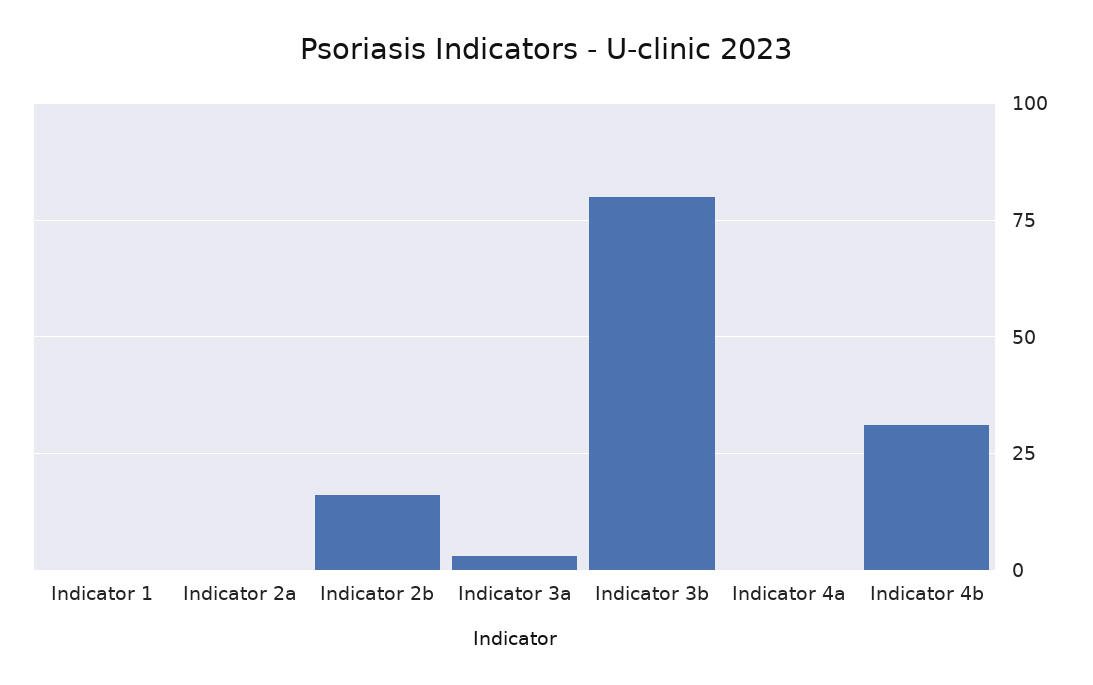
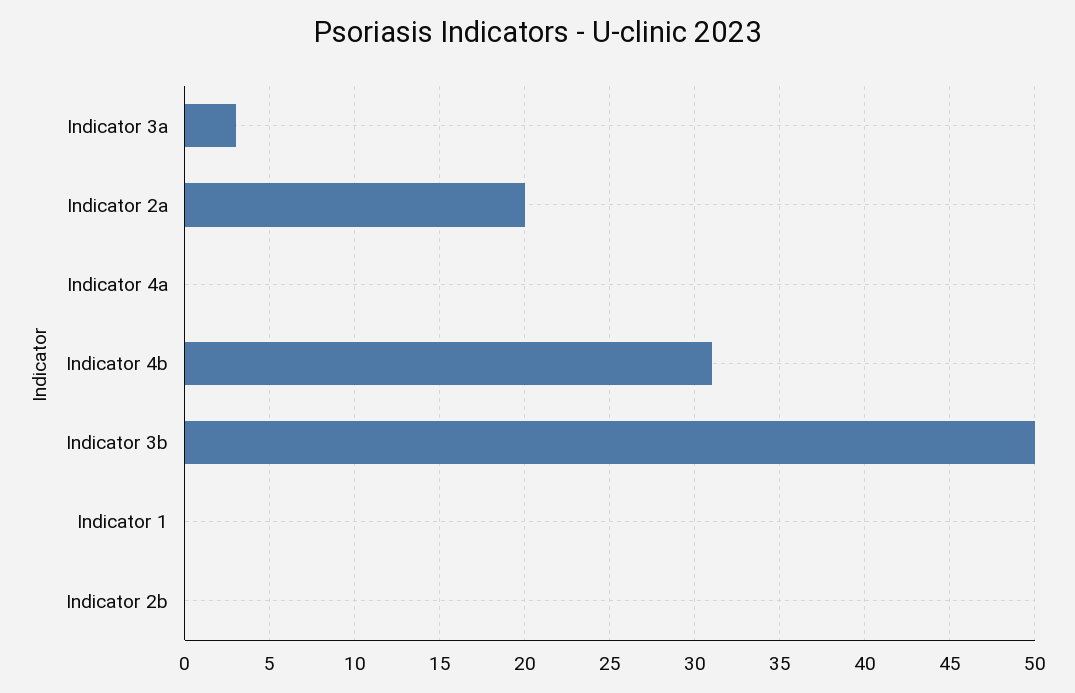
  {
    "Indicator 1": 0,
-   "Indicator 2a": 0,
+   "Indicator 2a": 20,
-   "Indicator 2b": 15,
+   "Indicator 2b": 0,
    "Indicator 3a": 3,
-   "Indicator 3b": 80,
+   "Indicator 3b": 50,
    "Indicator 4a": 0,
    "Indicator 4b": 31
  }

Required work =
Wherever the string "Indicator" turns up in the material, copy the whole line.

Task result =
    "Indicator 1": 0,
-   "Indicator 2a": 0,
+   "Indicator 2a": 20,
-   "Indicator 2b": 15,
+   "Indicator 2b": 0,
    "Indicator 3a": 3,
-   "Indicator 3b": 80,
+   "Indicator 3b": 50,
    "Indicator 4a": 0,
    "Indicator 4b": 31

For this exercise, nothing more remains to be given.